In the July/August 2007 issue of Foreign Affairs, Sen. Obama (D-OH) advocates for developing
an “international coalition” to handle nuclear North Korea, calls the Six-Party Talks “ad hoc,” and
                 says he supports “sustained, direct, and aggressive diplomacy.”

On Meet the Press October 2008: We have not explored any kind of dialogue with either Iran or
North Korea, and I think that has been a mistake. As a consequence, we have almost no
leverage over them. We end up having to use surrogates in order to try to communicate to them
to find out what their interests are, what their bottom lines are and to send clear messages to
them about what we think is acceptable or unacceptable.
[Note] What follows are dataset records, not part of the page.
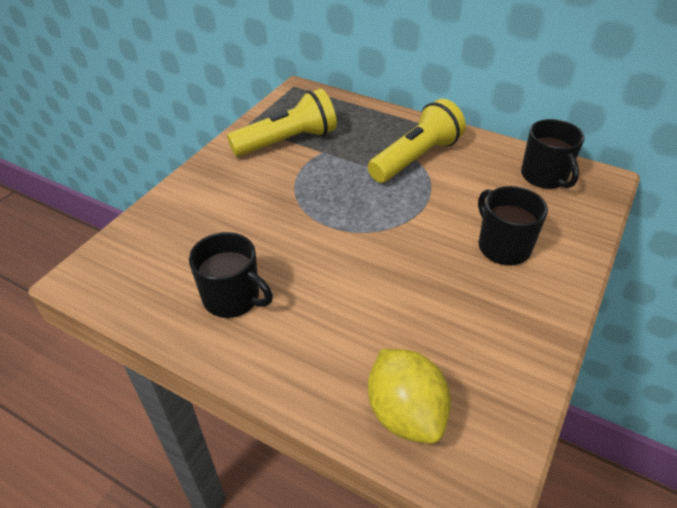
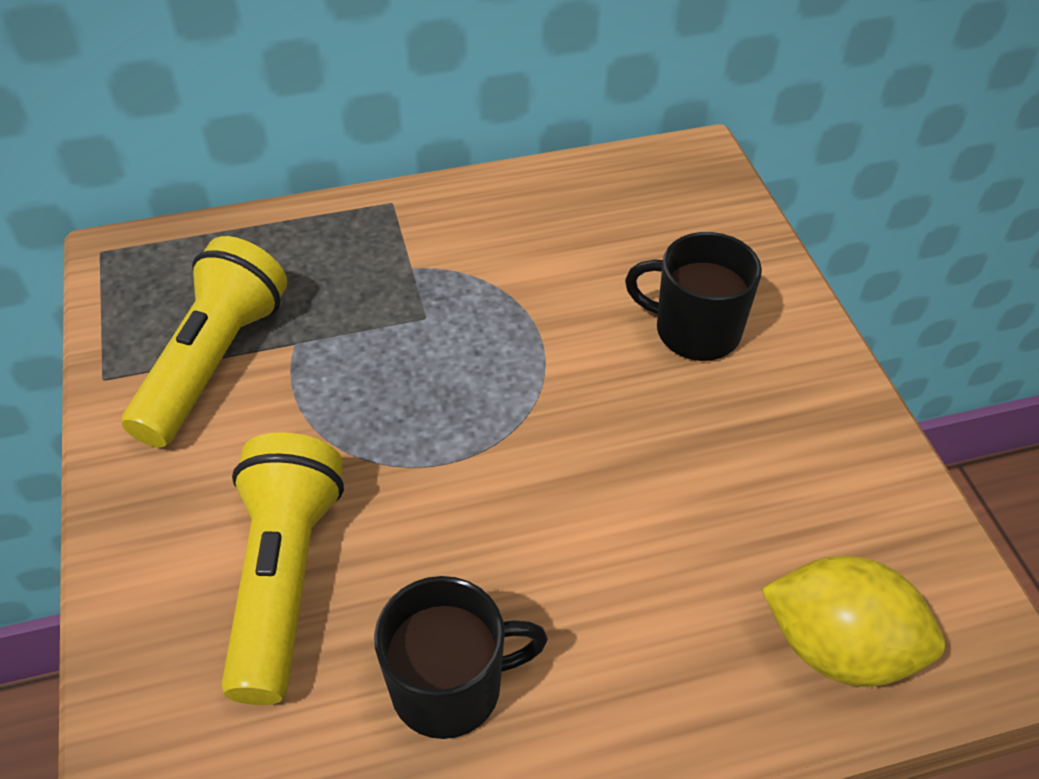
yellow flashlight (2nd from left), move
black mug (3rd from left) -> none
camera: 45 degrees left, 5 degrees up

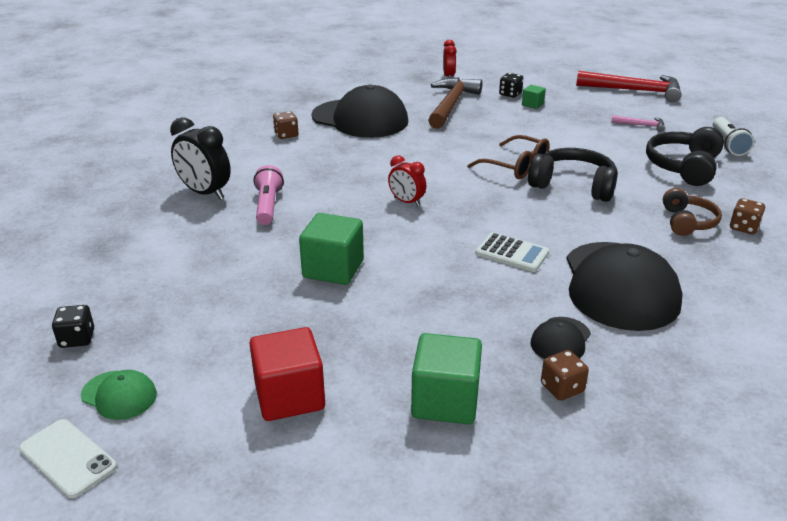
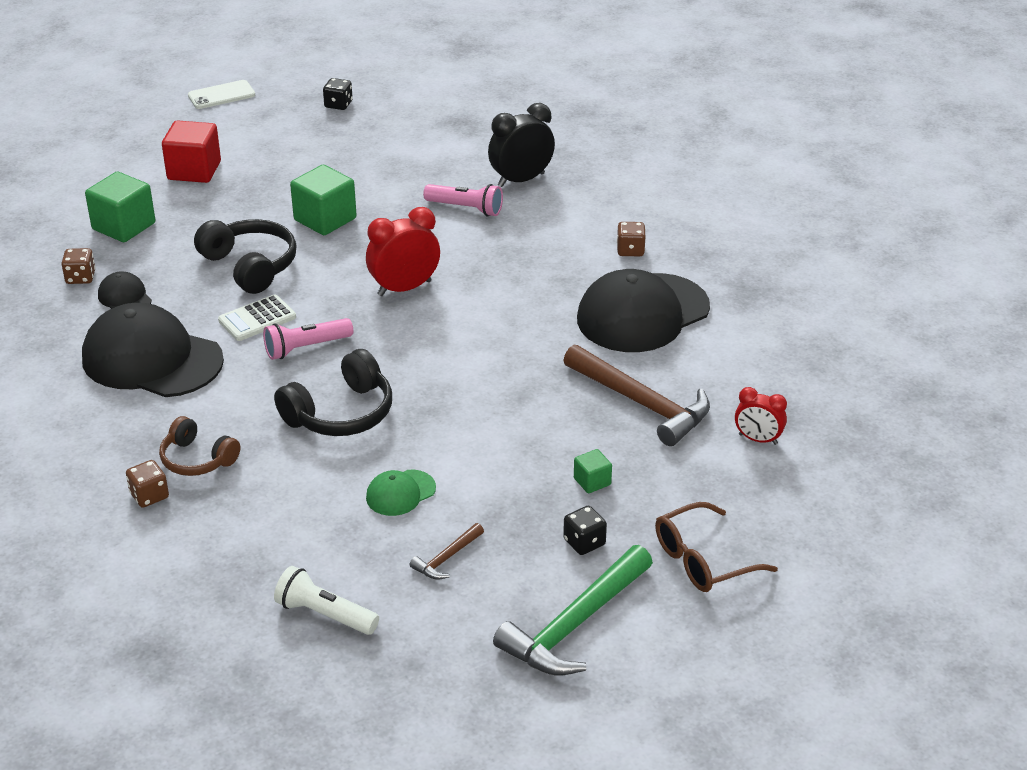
black headphones (2nd from left in the first image) -> black headphones (1st from left), move
none -> pink flashlight (1st from left)
red clock (1st from left), x1.63
green cap, move
pink hammer -> brown hammer (1st from left)
red hammer -> green hammer
black dice (2nd from left), move
brown glasses, move
camera: 115 degrees right, 5 degrees up

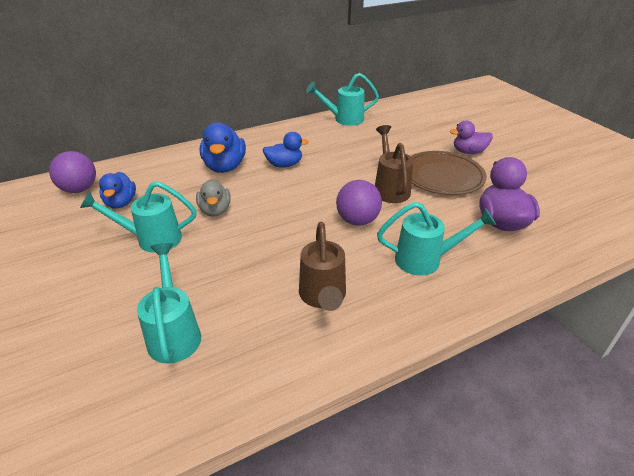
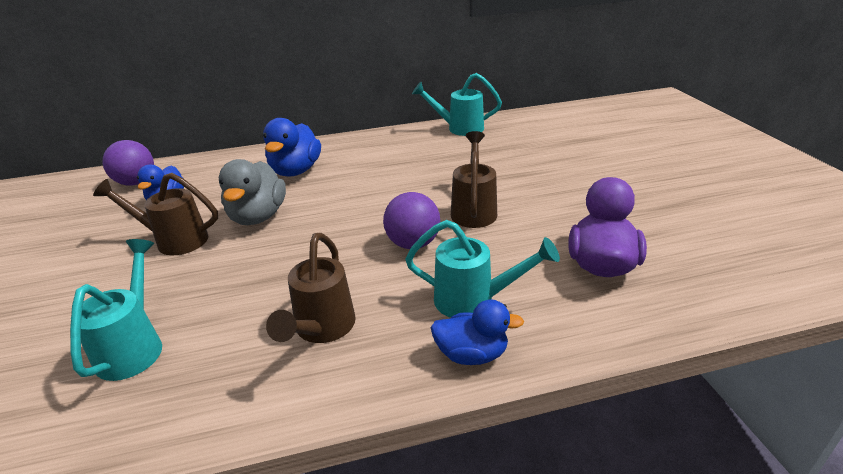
turquoise watering can (1st from left) -> brown watering can (1st from left)
grey duck, x1.51
blue duck (3rd from left), move
brown plate -> none
purple duck (1st from left) -> none
camera: 15 degrees right, 5 degrees down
So I think military options always have
to remain on the table, but I think that when we leave all the other tools in the tool kit, then we are
doing a disservice to the American people.

                              Secretary of State Clinton Comments

U.S. Secretary of State Hillary Clinton stated on February 13 that the Obama administration
would be willing to normalize bilateral relations with North Korea if the North is genuinely
prepared to completely and verifiably eliminate its nuclear weapons program. She stated that the
U.S. would have a “great openness” to North Korea, and added, “It’s not only on the diplomatic
front,” but that Washington had a “willingness to help the people of North Korea, not just in narrow
ways with food and fuel but with energy assistance.” Two days later, North Korea’s head of state
Kim Yong Nam reaffirmed that North Korea would “develop relations with countries that are
friendly toward us.”

On February 17, Clinton reiterated the U.S. offer of a peace treaty officially ending the Korean
War, normalization of relations, and aid, but stated, “The decision as to whether North Korea will
cooperate in the six-party talks, end provocative language and actions, is up to them,” and , “If
North Korea abides by the obligations it has already entered into and verifiably and completely
eliminates its nuclear program, then there will be a reciprocal response,” indicating that North
Korea will have to make the next move.